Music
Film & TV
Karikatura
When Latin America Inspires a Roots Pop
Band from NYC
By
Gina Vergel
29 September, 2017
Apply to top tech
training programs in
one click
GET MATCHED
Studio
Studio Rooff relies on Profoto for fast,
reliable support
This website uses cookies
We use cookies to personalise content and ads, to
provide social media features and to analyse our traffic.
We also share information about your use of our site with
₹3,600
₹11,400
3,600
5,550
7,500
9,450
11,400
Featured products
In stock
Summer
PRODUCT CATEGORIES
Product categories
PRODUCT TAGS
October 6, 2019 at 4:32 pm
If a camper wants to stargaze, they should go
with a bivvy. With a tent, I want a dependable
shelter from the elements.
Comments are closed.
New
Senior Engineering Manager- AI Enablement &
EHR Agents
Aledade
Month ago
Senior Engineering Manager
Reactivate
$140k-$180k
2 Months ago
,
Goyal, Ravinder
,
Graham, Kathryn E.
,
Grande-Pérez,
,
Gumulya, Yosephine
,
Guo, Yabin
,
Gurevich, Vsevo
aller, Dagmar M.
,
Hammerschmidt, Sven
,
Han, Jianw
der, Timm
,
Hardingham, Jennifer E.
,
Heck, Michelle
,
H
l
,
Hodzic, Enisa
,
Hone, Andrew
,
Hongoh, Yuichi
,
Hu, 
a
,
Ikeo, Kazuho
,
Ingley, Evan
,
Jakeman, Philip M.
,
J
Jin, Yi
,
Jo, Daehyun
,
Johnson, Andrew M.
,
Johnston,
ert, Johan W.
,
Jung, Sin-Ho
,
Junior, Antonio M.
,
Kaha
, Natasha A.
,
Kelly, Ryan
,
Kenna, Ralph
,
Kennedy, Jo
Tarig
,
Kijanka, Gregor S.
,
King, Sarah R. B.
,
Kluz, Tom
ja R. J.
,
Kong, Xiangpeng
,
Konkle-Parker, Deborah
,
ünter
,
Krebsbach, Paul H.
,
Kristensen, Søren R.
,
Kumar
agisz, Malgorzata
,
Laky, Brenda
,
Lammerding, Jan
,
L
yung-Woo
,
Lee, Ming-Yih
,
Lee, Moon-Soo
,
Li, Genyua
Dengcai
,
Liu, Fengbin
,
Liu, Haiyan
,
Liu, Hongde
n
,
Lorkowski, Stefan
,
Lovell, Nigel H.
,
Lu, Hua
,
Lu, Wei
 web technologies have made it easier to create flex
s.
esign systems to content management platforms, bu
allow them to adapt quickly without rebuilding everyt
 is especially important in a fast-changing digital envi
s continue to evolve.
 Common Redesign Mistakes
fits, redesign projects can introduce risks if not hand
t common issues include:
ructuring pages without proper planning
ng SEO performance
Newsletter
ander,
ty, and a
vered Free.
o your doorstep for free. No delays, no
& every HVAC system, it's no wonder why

======

- _Goal of the exercise_
Word for word, return each of the entries.

- _Task answer_
Music
Film & TV
Karikatura
When Latin America Inspires a Roots Pop
Band from NYC
By
Gina Vergel
29 September, 2017
Apply to top tech
training programs in
one click
GET MATCHED
Studio
Studio Rooff relies on Profoto for fast,
reliable support
This website uses cookies
We use cookies to personalise content and ads, to
provide social media features and to analyse our traffic.
We also share information about your use of our site with
₹3,600
₹11,400
3,600
5,550
7,500
9,450
11,400
Featured products
In stock
Summer
PRODUCT CATEGORIES
Product categories
PRODUCT TAGS
October 6, 2019 at 4:32 pm
If a camper wants to stargaze, they should go
with a bivvy. With a tent, I want a dependable
shelter from the elements.
Comments are closed.
New
Senior Engineering Manager- AI Enablement &
EHR Agents
Aledade
Month ago
Senior Engineering Manager
Reactivate
$140k-$180k
2 Months ago
,
Goyal, Ravinder
,
Graham, Kathryn E.
,
Grande-Pérez,
,
Gumulya, Yosephine
,
Guo, Yabin
,
Gurevich, Vsevo
aller, Dagmar M.
,
Hammerschmidt, Sven
,
Han, Jianw
der, Timm
,
Hardingham, Jennifer E.
,
Heck, Michelle
,
H
l
,
Hodzic, Enisa
,
Hone, Andrew
,
Hongoh, Yuichi
,
Hu, 
a
,
Ikeo, Kazuho
,
Ingley, Evan
,
Jakeman, Philip M.
,
J
Jin, Yi
,
Jo, Daehyun
,
Johnson, Andrew M.
,
Johnston,
ert, Johan W.
,
Jung, Sin-Ho
,
Junior, Antonio M.
,
Kaha
, Natasha A.
,
Kelly, Ryan
,
Kenna, Ralph
,
Kennedy, Jo
Tarig
,
Kijanka, Gregor S.
,
King, Sarah R. B.
,
Kluz, Tom
ja R. J.
,
Kong, Xiangpeng
,
Konkle-Parker, Deborah
,
ünter
,
Krebsbach, Paul H.
,
Kristensen, Søren R.
,
Kumar
agisz, Malgorzata
,
Laky, Brenda
,
Lammerding, Jan
,
L
yung-Woo
,
Lee, Ming-Yih
,
Lee, Moon-Soo
,
Li, Genyua
Dengcai
,
Liu, Fengbin
,
Liu, Haiyan
,
Liu, Hongde
n
,
Lorkowski, Stefan
,
Lovell, Nigel H.
,
Lu, Hua
,
Lu, Wei
 web technologies have made it easier to create flex
s.
esign systems to content management platforms, bu
allow them to adapt quickly without rebuilding everyt
 is especially important in a fast-changing digital envi
s continue to evolve.
 Common Redesign Mistakes
fits, redesign projects can introduce risks if not hand
t common issues include:
ructuring pages without proper planning
ng SEO performance
Newsletter
ander,
ty, and a
vered Free.
o your doorstep for free. No delays, no
& every HVAC system, it's no wonder why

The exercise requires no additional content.